Friday, February 19, 2016

The Professor and The Police

As I've made clear on many occasions in this space I'm not overly fond of the police. Just as a general rule if police are talking to you for any length of time something has probably gone wrong in your day. All else equal police are usually quicker to initiate and escalate aggressive action against Black citizens than they are against Caucasian ones whether it it be shooting people only armed with wallets or toy guns, choking people accused of selling loose cigarettes, arresting professors who are entering their own home or writing people tickets for incredibly obscure and vague traffic violations which only ever seem to be enforced against Black people. There is a problem with policing in this country. After saying that though police do have a job to do. They are necessary. I don't want police not to arrest anyone. Humans aren't saints. We never will be. I just want police to stop being needlessly violent, racist, brutal or bullying. When I first saw this story headline I was primed to find fault with the police officers' action. But after reading the story I couldn't see what the police did wrong. And believe me I looked.  A black Princeton professor is protesting her arrest during a traffic stop last week, saying she was mistreated because of her race by two white police officers who searched her and handcuffed her to a table. The police chief in Princeton, N.J., however, said the officers had followed department policy in arresting the professor, Imani Perry. The arrest of Dr. Perry, a professor of African-American studies, and the divergent views of how it was handled have reignited a debate on social media over police tactics and racial profiling. The arrest came after officers stopped Dr. Perry around 9:30 a.m. on Saturday for driving 67 miles per hour in a 45 m.p.h. zone, Capt. Nicholas K. Sutter, the department chief, said in a telephone interview on Tuesday.
While Dr. Perry said in a message posted online that she was arrested over “a single parking ticket,” Captain Sutter said that the officers who stopped her — a man and a woman — learned during a routine check that her driving privileges had been suspended and a warrant had been issued for her arrest over two unpaid parking violations from 2013. “The warrant commands the officer to take the person into custody,” Captain Sutter said. The officers searched, handcuffed and placed Dr. Perry into a squad car, the captain said. At the police station, she was handcuffed to a workstation and booked. After paying outstanding fines totaling $130, he said, she was released. Dr. Perry, who declined to comment via email on Tuesday, wrote about the episode on Twitter and Facebook on Monday, saying it had left her humiliated and frightened.
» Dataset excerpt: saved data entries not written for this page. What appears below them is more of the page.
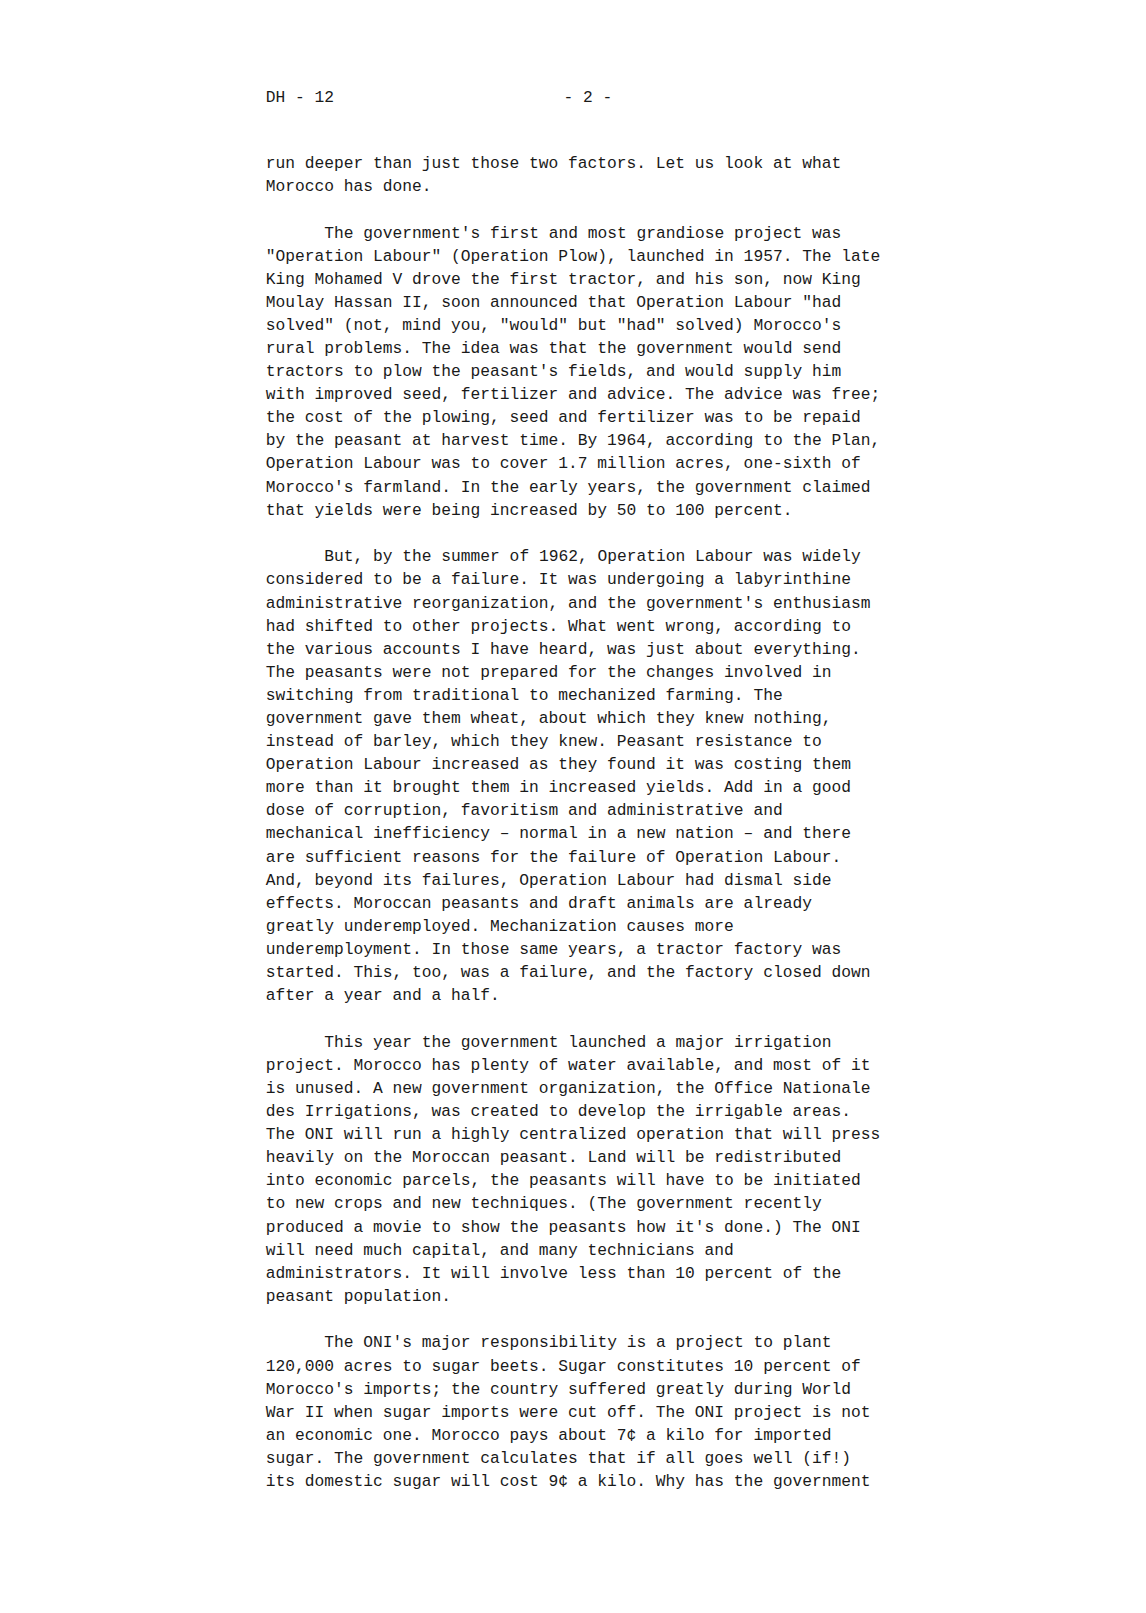DH - 12
- 2 -
run deeper than just those two factors. Let us look at what Morocco has done.
The government's first and most grandiose project was "Operation Labour" (Operation Plow), launched in 1957. The late King Mohamed V drove the first tractor, and his son, now King Moulay Hassan II, soon announced that Operation Labour "had solved" (not, mind you, "would" but "had" solved) Morocco's rural problems. The idea was that the government would send tractors to plow the peasant's fields, and would supply him with improved seed, fertilizer and advice. The advice was free; the cost of the plowing, seed and fertilizer was to be repaid by the peasant at harvest time. By 1964, according to the Plan, Operation Labour was to cover 1.7 million acres, one-sixth of Morocco's farmland. In the early years, the government claimed that yields were being increased by 50 to 100 percent.
But, by the summer of 1962, Operation Labour was widely considered to be a failure. It was undergoing a labyrinthine administrative reorganization, and the government's enthusiasm had shifted to other projects. What went wrong, according to the various accounts I have heard, was just about everything. The peasants were not prepared for the changes involved in switching from traditional to mechanized farming. The government gave them wheat, about which they knew nothing, instead of barley, which they knew. Peasant resistance to Operation Labour increased as they found it was costing them more than it brought them in increased yields. Add in a good dose of corruption, favoritism and administrative and mechanical inefficiency – normal in a new nation – and there are sufficient reasons for the failure of Operation Labour. And, beyond its failures, Operation Labour had dismal side effects. Moroccan peasants and draft animals are already greatly underemployed. Mechanization causes more underemployment. In those same years, a tractor factory was started. This, too, was a failure, and the factory closed down after a year and a half.
This year the government launched a major irrigation project. Morocco has plenty of water available, and most of it is unused. A new government organization, the Office Nationale des Irrigations, was created to develop the irrigable areas. The ONI will run a highly centralized operation that will press heavily on the Moroccan peasant. Land will be redistributed into economic parcels, the peasants will have to be initiated to new crops and new techniques. (The government recently produced a movie to show the peasants how it's done.) The ONI will need much capital, and many technicians and administrators. It will involve less than 10 percent of the peasant population.
The ONI's major responsibility is a project to plant 120,000 acres to sugar beets. Sugar constitutes 10 percent of Morocco's imports; the country suffered greatly during World War II when sugar imports were cut off. The ONI project is not an economic one. Morocco pays about 7¢ a kilo for imported sugar. The government calculates that if all goes well (if!) its domestic sugar will cost 9¢ a kilo. Why has the government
So I'm not sure what the good professor expected the police to do in this situation. If you are really doing 67 mph in a 45 mph zone chances are good that the police will notice that and stop you. If you're doing 22 mph above the speed limit, no matter what your race there is a good probability that you will receive a ticket. Once the police have stopped and identified you, if they discover that you're driving on a suspended license and have an outstanding arrest warrant, your travel plans are going to change. It's virtually a sure bet that they will ask you to (and by ask I mean make) accompany them to the nearest local police station or jail to get things sorted out. And being police they will likely use the imperative mood and imperious tones of voice that are guaranteed to rub you the wrong way. 
Now the original underlying parking tickets may well have been issued by racist cops looking to mess with black people for their own amusement or to meet revenue quotas. I wouldn't have been surprised at all. We've seen that sort of thing all over the US, most infamously in Ferguson. The tickets may have been ridiculous. But if you are a victim of such an occurrence your choice is to fight them in court or pay them. Doing neither will simply make matters worse as we saw in this situation. Maybe I'm missing something but from the article it appears that the police did what they were supposed to do. It is a fact that police routinely mistreat black people or other non-black people whom they perceive as being powerless. It is also a fact that in any given individual case you have to show some form of mistreatment. And I just didn't see that in this case, even predisposed as I am to expecting it. Of course maybe the police are lying. Maybe they were already profiling the professor. But if so it's not apparent from anything the professor says. There are very real cases of bias in the world. Mentioning this incident in relation to them trivializes more dangerous police encounters.  Again I understand that the professor did not like her run-in with the police. Most people don't. I certainly haven't.  But in this individual case I think some perspective is of use.